BEGIN

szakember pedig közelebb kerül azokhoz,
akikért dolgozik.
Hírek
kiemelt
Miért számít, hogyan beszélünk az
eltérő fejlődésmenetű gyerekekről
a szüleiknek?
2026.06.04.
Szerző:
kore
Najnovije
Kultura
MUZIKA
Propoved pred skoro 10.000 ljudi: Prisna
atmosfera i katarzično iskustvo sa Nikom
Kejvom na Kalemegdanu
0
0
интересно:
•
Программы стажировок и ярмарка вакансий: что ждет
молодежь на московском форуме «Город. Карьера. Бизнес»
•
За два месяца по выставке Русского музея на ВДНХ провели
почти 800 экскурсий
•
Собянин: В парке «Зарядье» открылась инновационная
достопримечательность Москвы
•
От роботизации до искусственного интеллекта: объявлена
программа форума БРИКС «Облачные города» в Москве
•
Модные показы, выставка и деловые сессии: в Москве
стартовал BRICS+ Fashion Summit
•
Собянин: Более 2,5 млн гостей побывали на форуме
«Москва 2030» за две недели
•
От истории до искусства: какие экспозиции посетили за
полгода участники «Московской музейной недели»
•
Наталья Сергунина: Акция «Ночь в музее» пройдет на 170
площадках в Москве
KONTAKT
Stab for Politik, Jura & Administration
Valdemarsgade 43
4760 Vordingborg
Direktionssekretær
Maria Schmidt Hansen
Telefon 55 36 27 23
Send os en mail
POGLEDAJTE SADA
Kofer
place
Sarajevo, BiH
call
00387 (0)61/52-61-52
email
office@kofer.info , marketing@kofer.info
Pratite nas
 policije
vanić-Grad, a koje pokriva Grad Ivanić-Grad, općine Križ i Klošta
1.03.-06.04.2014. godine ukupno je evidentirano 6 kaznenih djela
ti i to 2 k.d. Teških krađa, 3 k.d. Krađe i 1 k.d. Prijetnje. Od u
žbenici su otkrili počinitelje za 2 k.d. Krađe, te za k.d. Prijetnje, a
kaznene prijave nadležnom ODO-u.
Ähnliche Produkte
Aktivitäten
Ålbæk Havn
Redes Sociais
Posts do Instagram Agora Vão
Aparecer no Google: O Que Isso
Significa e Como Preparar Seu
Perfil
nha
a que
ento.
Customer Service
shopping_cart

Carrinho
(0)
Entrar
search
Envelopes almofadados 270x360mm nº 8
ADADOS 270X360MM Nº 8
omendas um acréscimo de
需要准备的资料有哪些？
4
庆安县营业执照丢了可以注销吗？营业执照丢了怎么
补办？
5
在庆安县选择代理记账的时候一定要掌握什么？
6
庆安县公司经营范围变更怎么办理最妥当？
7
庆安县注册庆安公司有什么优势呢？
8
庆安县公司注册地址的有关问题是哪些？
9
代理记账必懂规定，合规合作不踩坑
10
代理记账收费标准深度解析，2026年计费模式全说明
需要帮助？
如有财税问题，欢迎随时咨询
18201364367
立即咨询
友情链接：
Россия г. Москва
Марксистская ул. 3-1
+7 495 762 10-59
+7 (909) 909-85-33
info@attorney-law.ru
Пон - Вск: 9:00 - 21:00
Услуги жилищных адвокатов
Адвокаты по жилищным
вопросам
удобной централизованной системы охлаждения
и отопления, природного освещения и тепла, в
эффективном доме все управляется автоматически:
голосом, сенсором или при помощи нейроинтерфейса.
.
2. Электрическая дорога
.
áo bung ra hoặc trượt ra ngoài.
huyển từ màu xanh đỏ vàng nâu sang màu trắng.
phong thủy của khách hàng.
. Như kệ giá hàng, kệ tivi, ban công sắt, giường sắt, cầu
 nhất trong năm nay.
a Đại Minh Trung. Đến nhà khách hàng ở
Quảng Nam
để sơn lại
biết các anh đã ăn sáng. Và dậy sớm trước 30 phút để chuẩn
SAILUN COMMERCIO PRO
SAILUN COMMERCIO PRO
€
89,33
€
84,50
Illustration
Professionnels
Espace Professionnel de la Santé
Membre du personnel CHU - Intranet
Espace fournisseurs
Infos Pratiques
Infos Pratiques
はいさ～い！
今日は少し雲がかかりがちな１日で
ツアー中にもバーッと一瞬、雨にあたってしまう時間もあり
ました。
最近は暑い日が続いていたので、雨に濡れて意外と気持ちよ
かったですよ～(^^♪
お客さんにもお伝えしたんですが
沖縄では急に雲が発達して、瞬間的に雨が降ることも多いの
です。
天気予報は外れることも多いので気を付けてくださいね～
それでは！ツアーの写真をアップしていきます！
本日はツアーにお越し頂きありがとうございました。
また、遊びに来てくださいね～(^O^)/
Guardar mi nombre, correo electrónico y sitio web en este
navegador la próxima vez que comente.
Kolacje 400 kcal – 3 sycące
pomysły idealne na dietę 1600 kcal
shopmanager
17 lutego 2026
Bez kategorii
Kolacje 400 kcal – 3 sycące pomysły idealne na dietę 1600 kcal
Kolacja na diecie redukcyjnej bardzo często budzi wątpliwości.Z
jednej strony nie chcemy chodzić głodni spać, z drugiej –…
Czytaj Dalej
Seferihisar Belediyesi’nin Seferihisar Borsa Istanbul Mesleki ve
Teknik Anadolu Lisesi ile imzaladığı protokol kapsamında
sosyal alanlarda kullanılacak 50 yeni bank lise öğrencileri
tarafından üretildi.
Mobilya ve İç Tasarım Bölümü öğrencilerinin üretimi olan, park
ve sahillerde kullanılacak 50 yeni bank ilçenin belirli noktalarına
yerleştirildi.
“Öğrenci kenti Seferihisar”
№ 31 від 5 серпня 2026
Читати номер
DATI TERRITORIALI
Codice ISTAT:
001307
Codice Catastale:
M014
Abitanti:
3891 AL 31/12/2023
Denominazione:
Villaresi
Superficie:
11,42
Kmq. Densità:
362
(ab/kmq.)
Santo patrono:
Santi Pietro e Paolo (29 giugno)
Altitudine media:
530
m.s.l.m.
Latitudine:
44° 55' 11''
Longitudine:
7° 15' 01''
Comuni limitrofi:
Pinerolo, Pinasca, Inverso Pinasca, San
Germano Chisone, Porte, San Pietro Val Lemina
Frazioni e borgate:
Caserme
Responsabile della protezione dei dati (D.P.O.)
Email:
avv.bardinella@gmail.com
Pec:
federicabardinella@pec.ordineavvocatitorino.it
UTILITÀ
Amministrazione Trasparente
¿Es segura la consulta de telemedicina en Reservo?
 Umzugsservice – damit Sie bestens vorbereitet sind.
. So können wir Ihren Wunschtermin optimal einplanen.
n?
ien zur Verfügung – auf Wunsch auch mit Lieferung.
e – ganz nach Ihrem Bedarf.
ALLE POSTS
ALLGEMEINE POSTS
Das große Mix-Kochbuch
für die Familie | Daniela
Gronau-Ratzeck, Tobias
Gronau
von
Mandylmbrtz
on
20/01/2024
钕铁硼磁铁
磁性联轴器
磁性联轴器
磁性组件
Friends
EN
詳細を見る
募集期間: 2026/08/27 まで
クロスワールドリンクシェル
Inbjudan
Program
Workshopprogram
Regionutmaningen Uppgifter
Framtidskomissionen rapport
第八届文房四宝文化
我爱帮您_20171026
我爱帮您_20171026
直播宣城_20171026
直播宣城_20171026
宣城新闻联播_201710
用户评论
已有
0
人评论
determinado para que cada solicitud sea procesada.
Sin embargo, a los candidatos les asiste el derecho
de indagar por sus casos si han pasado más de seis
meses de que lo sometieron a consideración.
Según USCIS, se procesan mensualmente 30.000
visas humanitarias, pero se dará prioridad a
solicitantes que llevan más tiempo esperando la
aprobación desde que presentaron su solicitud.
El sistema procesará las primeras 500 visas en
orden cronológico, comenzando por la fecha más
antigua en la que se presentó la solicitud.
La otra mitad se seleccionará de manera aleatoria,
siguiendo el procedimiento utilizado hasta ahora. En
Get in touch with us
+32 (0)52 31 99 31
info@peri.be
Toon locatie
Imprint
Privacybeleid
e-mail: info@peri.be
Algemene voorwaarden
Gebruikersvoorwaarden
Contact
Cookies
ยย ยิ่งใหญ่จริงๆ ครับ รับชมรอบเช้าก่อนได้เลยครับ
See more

END

[EXERCISE REQUIREMENTS]:
Nothing but a number is expected: the count of lines in the data that include the word "Москве".

[RESPONSE FOR THIS EXERCISE]:
3